------ Exercise input

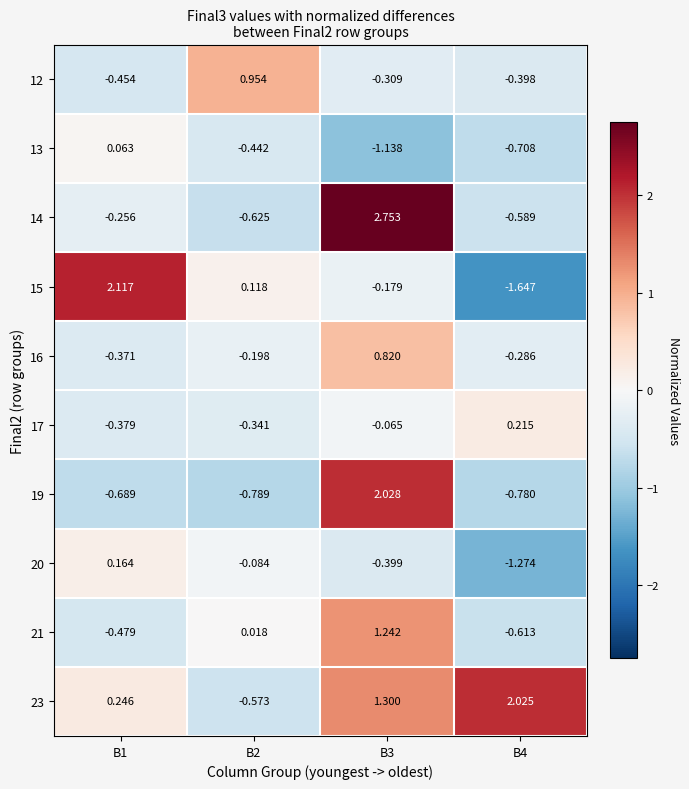

What is the total value across all series at B2?

-2.0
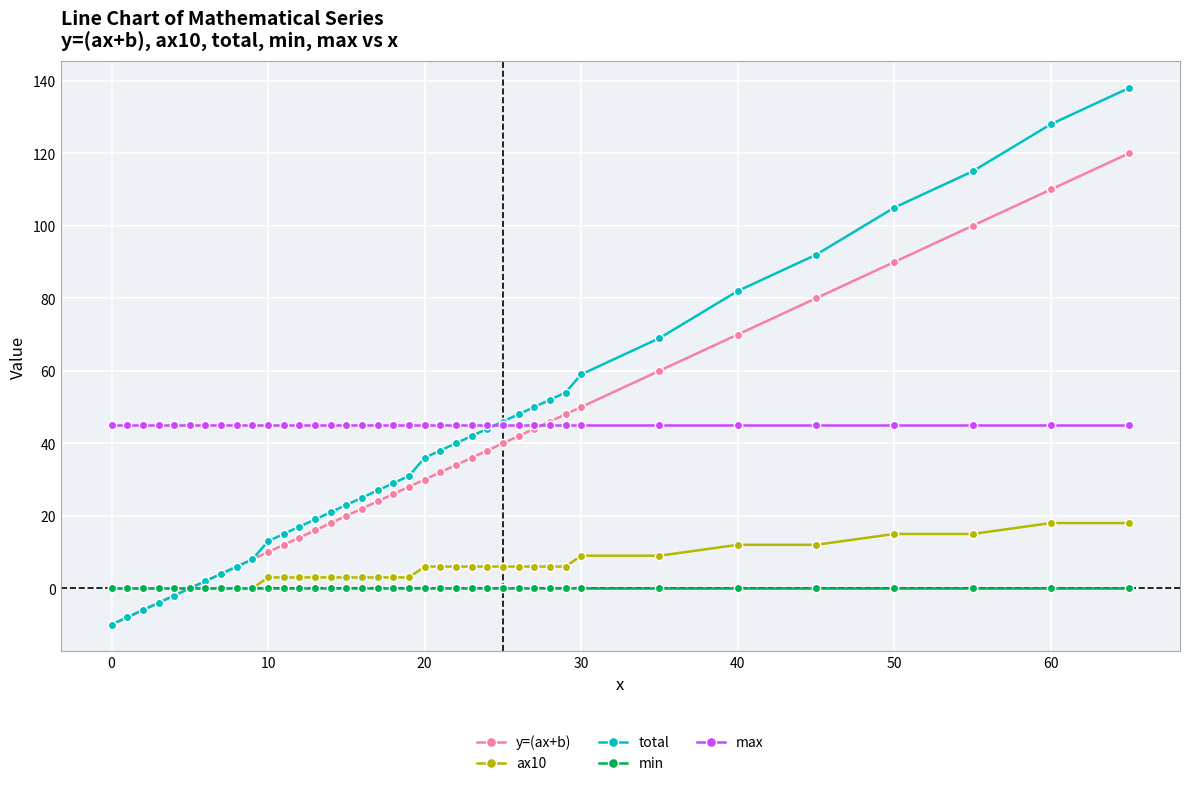

What is the minimum value shown in the chart?

-10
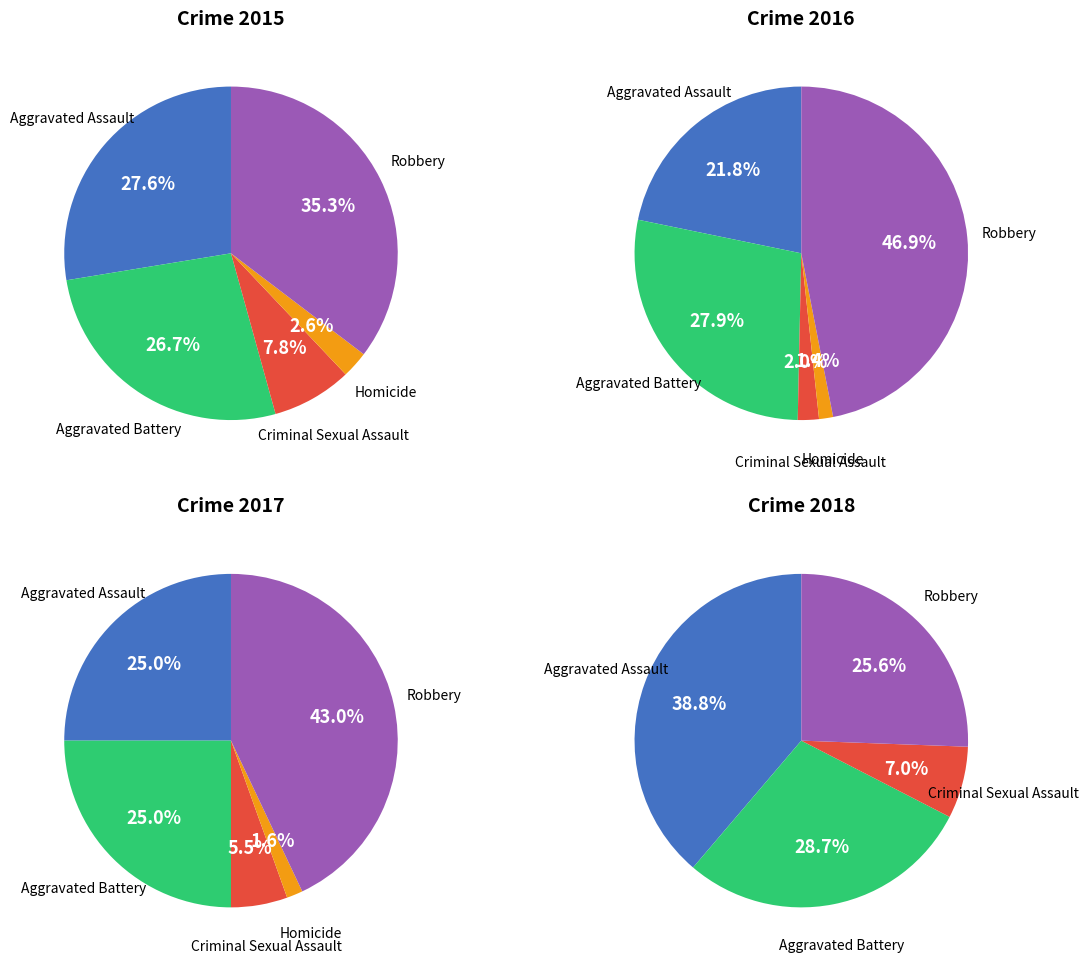

Is Criminal Sexual Assault the majority of the pie?

No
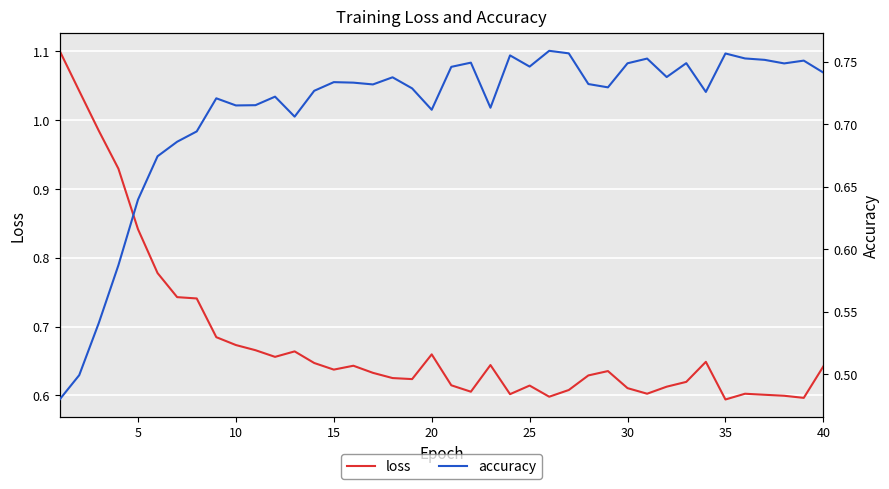

What is the sum of all loss values?

27.3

------------

**Task description:** Reproduce all the data above word for word, but leave out the pictures.

**Solution to this exercise:**
What is the total value across all series at B2?

-2.0

What is the minimum value shown in the chart?

-10

Is Criminal Sexual Assault the majority of the pie?

No

What is the sum of all loss values?

27.3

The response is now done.